Page extract.
────────────────
It believes this year's 'hole' could be the widest and deepest to date - a finding that surprised British Antarctic Survey scientists who had thought there would be a slightly smaller hole due to the fading influence of two huge volcanic eruptions in 1991.

Godwin Obasi, head of the WMO, said the data showed there was no room for complacency despite the relative success of international efforts to phase out destructive industrial chemicals.

The ozone is found, heavily diluted, in a broad band of the upper atmosphere 30,000 ft above the entire globe. It absorbs ultraviolet light that can cause skin cancers and harm crops and plankton.

A 'hole' occurs when ozone levels are cut by more than half. This has happened above the Antarctic each spring for the past decade. A combination of sunlight, high- level ice clouds, stable atmospheric conditions and a critical level of man-made chlorine and bromine create perfect conditions for ozone destruction.

Scientists believe two huge volcanic eruptions, Mount Hudson in Chile and Mount Pinatubo in the Phillipines, exacerbated ozone destruction by injecting sulphur dioxide into the upper atmosphere.

Monitoring stations in the Antarctic, including two British Antarctic Survey bases, recorded ozone depletion of up to 65 per cent last month. Satellite observations show a 70 per cent depletion taking place two weeks earlier than in previous years.
────────────────
Source data.
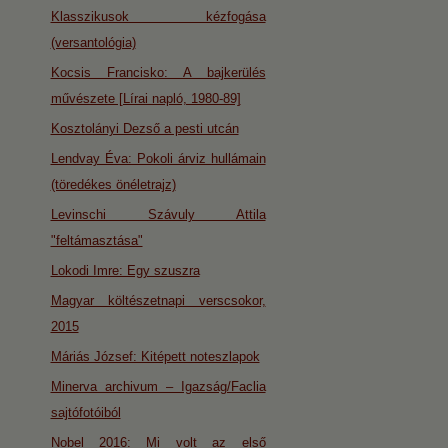
Klasszikusok kézfogása
(versantológia)
Kocsis Francisko: A bajkerülés
művészete [Lírai napló, 1980-89]
Kosztolányi Dezső a pesti utcán
Lendvay Éva: Pokoli árviz hullámain
(töredékes önéletrajz)
Levinschi Szávuly Attila
"feltámasztása"
Lokodi Imre: Egy szuszra
Magyar költészetnapi verscsokor,
2015
Máriás József: Kitépett noteszlapok
Minerva archivum – Igazság/Faclia
sajtófotóiból
Nobel 2016: Mi volt az első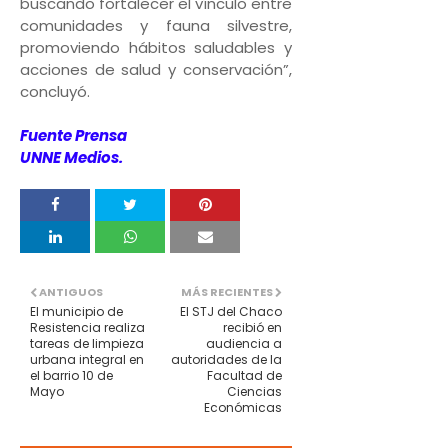
buscando fortalecer el vínculo entre
comunidades y fauna silvestre,
promoviendo hábitos saludables y
acciones de salud y conservación”,
concluyó.
Fuente Prensa
UNNE Medios.
ANTIGUOS
MÁS RECIENTES
El municipio de
El STJ del Chaco
Resistencia realiza
recibió en
tareas de limpieza
audiencia a
urbana integral en
autoridades de la
el barrio 10 de
Facultad de
Mayo
Ciencias
Económicas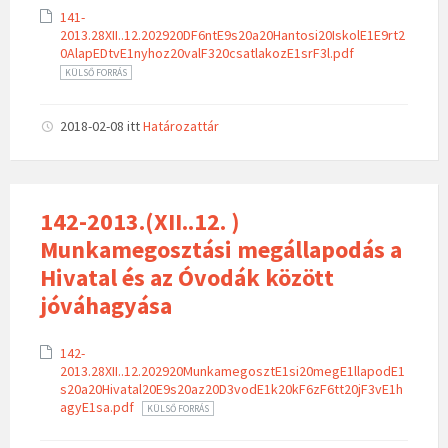
141-
2013.28XII..12.202920DF6ntE9s20a20Hantosi20IskolE1E9rt2
0AlapEDtvE1nyhoz20valF320csatlakozE1srF3l.pdf
KÜLSŐ FORRÁS
2018-02-08
itt
Határozattár
142-2013.(XII..12. )
Munkamegosztási megállapodás a
Hivatal és az Óvodák között
jóváhagyása
142-
2013.28XII..12.202920MunkamegosztE1si20megE1llapodE1
s20a20Hivatal20E9s20az20D3vodE1k20kF6zF6tt20jF3vE1h
agyE1sa.pdf
KÜLSŐ FORRÁS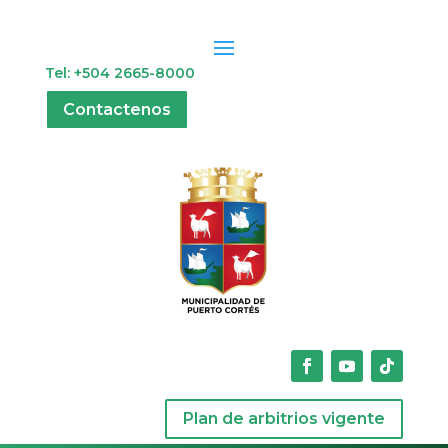
Tel: +504 2665-8000
Contactenos
Plan de arbitrios vigente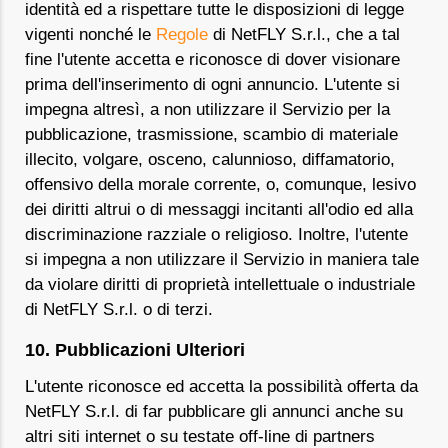
identità ed a rispettare tutte le disposizioni di legge
vigenti nonché le
Regole
di NetFLY S.r.l., che a tal
fine l'utente accetta e riconosce di dover visionare
prima dell'inserimento di ogni annuncio. L'utente si
impegna altresì, a non utilizzare il Servizio per la
pubblicazione, trasmissione, scambio di materiale
illecito, volgare, osceno, calunnioso, diffamatorio,
offensivo della morale corrente, o, comunque, lesivo
dei diritti altrui o di messaggi incitanti all'odio ed alla
discriminazione razziale o religioso. Inoltre, l'utente
si impegna a non utilizzare il Servizio in maniera tale
da violare diritti di proprietà intellettuale o industriale
di NetFLY S.r.l. o di terzi.
10. Pubblicazioni Ulteriori
L'utente riconosce ed accetta la possibilità offerta da
NetFLY S.r.l. di far pubblicare gli annunci anche su
altri siti internet o su testate off-line di partners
────────────────
Your task. Continue the article on the Antarctic ozone hole, starting after its last sentence.

Response area.
Jonathan Shanklin, a meteorologist with the Cambridge-based survey, said: 'The hole has come earlier and preceded more rapidly. We were expecting things to be not quite so bad this year.' The zone of ozone depletion covered the southern tip of South America.

The depletion peaks in early October and levels of the gas then build up again over the next few months. Ozone destruction also happens over Arctic regions in the northern hemisphere in spring, but never to the same extent as around the South Pole. This year the Arctic ozone suffered less damage than in the two previous years, almost certainly because of the fading influence of the volcanic eruptions.

The use of ozone-destroying chlorofluorocarbons (CFCs) should be banned in developed countries at the end of this year under the Montreal Protocol. But there are concerns about a continuing black market in the chemicals, which are used in refrigeration and air conditioning. A variety of other chlorine-containing chemicals which harm ozone are also being phased out.

Because CFCs break down very slowly, chlorine levels in the upper atmosphere continue to rise even as production is wound down.

Around 2000, the concentration of chlorine in the upper atmosphere should start to fall. The ozone layer should then begin to restore itself, although holes are expected to appear each spring above the Antarctic for several decades. A spokesman for the Department of the Environment said: 'The scientists had warned us that things would get worse before they got better .'

There is pressure for another round of tougher Montreal Protocol restrictions on chlorine-containing chemicals. It would be the fourth in less than 10 years. Each time, the phase-out dates have been brought forward as understanding of the threat has grown.